Interactive discussion

Status: closed

RC1:
'Comment on gi-2022-5', Anonymous Referee #1, 31 Mar 2022

In "Single Event Effect Testing of the PNI RM3100 Magnetometer for Space Applications", by Mark Moldwin and others, the authors present results of radiation testing of the PNI RM3100 magnetometer sensor, taken to destruction, looking for evidence of single event effects. They conclude that "the PNI RM3100 is appropriate for use on missions in a variety of space environments (LEO polar, MEO, HEO, GEO, and deep space)."

The paper is concise, and very well written, addressing a range of single event failure modes, all presented in suitable contexts.

As space science evolves towards increasing use of small, and by inference lower cost scientific spacecraft, there is a clear need for the considered uses of COTS components.

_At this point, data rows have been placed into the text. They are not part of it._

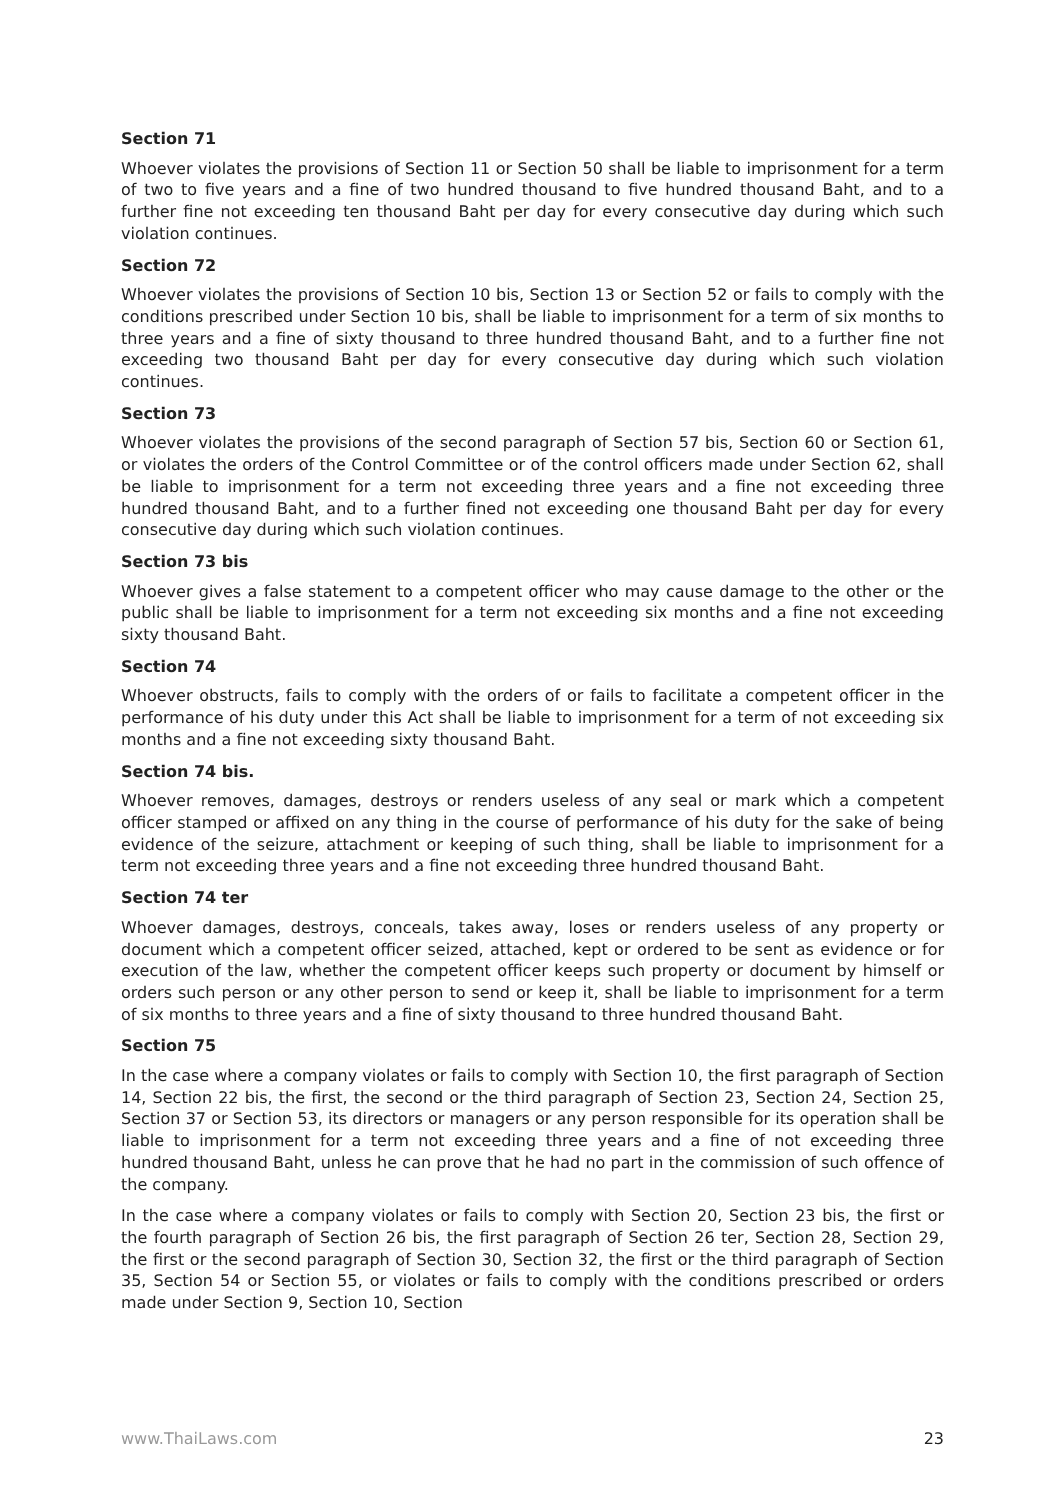Section 71
Whoever violates the provisions of Section 11 or Section 50 shall be liable to imprisonment for a term of two to five years and a fine of two hundred thousand to five hundred thousand Baht, and to a further fine not exceeding ten thousand Baht per day for every consecutive day during which such violation continues.
Section 72
Whoever violates the provisions of Section 10 bis, Section 13 or Section 52 or fails to comply with the conditions prescribed under Section 10 bis, shall be liable to imprisonment for a term of six months to three years and a fine of sixty thousand to three hundred thousand Baht, and to a further fine not exceeding two thousand Baht per day for every consecutive day during which such violation continues.
Section 73
Whoever violates the provisions of the second paragraph of Section 57 bis, Section 60 or Section 61, or violates the orders of the Control Committee or of the control officers made under Section 62, shall be liable to imprisonment for a term not exceeding three years and a fine not exceeding three hundred thousand Baht, and to a further fined not exceeding one thousand Baht per day for every consecutive day during which such violation continues.
Section 73 bis
Whoever gives a false statement to a competent officer who may cause damage to the other or the public shall be liable to imprisonment for a term not exceeding six months and a fine not exceeding sixty thousand Baht.
Section 74
Whoever obstructs, fails to comply with the orders of or fails to facilitate a competent officer in the performance of his duty under this Act shall be liable to imprisonment for a term of not exceeding six months and a fine not exceeding sixty thousand Baht.
Section 74 bis.
Whoever removes, damages, destroys or renders useless of any seal or mark which a competent officer stamped or affixed on any thing in the course of performance of his duty for the sake of being evidence of the seizure, attachment or keeping of such thing, shall be liable to imprisonment for a term not exceeding three years and a fine not exceeding three hundred thousand Baht.
Section 74 ter
Whoever damages, destroys, conceals, takes away, loses or renders useless of any property or document which a competent officer seized, attached, kept or ordered to be sent as evidence or for execution of the law, whether the competent officer keeps such property or document by himself or orders such person or any other person to send or keep it, shall be liable to imprisonment for a term of six months to three years and a fine of sixty thousand to three hundred thousand Baht.
Section 75
In the case where a company violates or fails to comply with Section 10, the first paragraph of Section 14, Section 22 bis, the first, the second or the third paragraph of Section 23, Section 24, Section 25, Section 37 or Section 53, its directors or managers or any person responsible for its operation shall be liable to imprisonment for a term not exceeding three years and a fine of not exceeding three hundred thousand Baht, unless he can prove that he had no part in the commission of such offence of the company.
In the case where a company violates or fails to comply with Section 20, Section 23 bis, the first or the fourth paragraph of Section 26 bis, the first paragraph of Section 26 ter, Section 28, Section 29, the first or the second paragraph of Section 30, Section 32, the first or the third paragraph of Section 35, Section 54 or Section 55, or violates or fails to comply with the conditions prescribed or orders made under Section 9, Section 10, Section
www.ThaiLaws.com 23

This paper contributes in a significant way towards those ends.

This reader has only one question, not really a comment of the paper: Going forward is there a middle ground for such testing of the PNI RM3100, that is not destructive, but could still be beneficial in increasing the space-worthiness/reliability of this device?

This reader recommends publishing as is.

Citation: https://doi.org/10.5194/gi-2022-5-RC1
- AC1: 'Reply on RC1', Mark Moldwin, 06 Apr 2022
  
  Referee Question: "Going forward is there a middle ground for such testing of the PNI RM3100, that is not destructive, but could still be beneficial in increasing the space-worthiness/reliability of this device?"
  The standard practice and guidance is that “Microcircuits under test must be delidded [decapsulated].” This is to ensure knowledge of the LET through the circuitry as the cover of the IC could degrade the energy of the beam before reaching the circuitry.
  
  JEDEC, "Test procedure for the management of single-event effects in semiconductor devices from heavy ion irradiation," JESD57A, Nov 2017
  
  https://ieeexplore.ieee.org/document/4638609
  
  "The experimenter should know within reasonable accuracy the LET through the device sensitive volume. The test facility typically reports the initial LET and surface LET as the ion exits the source. However, the experimenter should take care to understand beam degradation through air and other mediums before the sensitive volume. Overburden layers can be significant in some high-density modern ICs. Also, some device types have deep structures that require a long ion range to penetrate the sensitive volume, in order to trigger some destructive effects. So, it is always beneficial to have information on the device dimensions, or be conservative in the beam energy and ion range."
  
  Citation: https://doi.org/10.5194/gi-2022-5-AC1
RC2:
'Comment on gi-2022-5', David Miles, 05 Apr 2022

The authors present the results of single event testing of the COTS PNI RM3100 magnetometer as a significant step towards the qualification of the device for future space missions. The tested devices did not experience any destructive events and experienced only rare functional interrupts that could be recovered by power cycling.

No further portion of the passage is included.